Select and reproduce each line of the listing below that bears the string "state".

※

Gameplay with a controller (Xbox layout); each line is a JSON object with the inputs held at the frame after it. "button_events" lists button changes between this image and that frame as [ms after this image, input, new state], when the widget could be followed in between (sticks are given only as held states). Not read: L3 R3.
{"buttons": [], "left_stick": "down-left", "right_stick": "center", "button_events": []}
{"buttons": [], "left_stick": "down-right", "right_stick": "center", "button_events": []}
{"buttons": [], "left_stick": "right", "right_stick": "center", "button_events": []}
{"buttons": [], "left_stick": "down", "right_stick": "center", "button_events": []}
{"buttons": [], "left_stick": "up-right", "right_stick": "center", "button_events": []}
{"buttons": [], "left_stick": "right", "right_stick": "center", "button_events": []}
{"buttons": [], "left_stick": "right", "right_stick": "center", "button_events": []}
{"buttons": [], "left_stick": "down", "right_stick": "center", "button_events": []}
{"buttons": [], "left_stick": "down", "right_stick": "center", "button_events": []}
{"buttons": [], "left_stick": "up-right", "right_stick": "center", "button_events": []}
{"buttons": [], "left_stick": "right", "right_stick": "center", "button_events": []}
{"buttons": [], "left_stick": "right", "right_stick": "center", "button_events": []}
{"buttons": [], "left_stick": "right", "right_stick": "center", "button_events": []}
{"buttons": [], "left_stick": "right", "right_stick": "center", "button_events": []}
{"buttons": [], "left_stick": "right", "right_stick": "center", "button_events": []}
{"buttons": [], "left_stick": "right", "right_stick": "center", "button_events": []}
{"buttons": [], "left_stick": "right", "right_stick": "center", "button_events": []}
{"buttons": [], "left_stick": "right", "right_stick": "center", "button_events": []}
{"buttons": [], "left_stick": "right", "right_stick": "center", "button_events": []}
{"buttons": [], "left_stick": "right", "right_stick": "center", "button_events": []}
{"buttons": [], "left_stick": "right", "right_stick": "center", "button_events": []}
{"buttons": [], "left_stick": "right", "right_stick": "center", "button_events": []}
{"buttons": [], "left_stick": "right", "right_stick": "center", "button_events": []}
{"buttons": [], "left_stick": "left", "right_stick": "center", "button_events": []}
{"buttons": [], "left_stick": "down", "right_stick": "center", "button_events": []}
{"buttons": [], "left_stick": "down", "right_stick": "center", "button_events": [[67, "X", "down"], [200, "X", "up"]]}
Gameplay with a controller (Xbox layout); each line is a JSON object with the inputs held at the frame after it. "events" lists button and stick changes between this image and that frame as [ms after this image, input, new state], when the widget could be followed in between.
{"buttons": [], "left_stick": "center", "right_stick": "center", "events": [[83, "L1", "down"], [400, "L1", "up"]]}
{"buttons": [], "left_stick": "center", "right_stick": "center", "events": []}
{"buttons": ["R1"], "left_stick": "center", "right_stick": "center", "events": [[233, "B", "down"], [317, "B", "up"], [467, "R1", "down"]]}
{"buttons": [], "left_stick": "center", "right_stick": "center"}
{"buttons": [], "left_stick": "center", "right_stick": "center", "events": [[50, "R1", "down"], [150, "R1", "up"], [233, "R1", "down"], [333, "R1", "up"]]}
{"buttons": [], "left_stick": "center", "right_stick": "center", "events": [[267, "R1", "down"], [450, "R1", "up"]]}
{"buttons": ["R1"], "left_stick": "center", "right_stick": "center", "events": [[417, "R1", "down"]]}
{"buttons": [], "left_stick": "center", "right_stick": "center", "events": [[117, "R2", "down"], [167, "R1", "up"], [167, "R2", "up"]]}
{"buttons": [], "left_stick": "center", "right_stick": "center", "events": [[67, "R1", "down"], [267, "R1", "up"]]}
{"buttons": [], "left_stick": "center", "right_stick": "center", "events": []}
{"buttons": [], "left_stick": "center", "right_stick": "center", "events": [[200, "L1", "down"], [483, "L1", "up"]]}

※

## [Answer below]
Gameplay with a controller (Xbox layout); each line is a JSON object with the inputs held at the frame after it. "button_events" lists button changes between this image and that frame as [ms after this image, input, new state], when the widget could be followed in between (sticks are given only as held states). Not read: L3 R3.
Gameplay with a controller (Xbox layout); each line is a JSON object with the inputs held at the frame after it. "events" lists button and stick changes between this image and that frame as [ms after this image, input, new state], when the widget could be followed in between.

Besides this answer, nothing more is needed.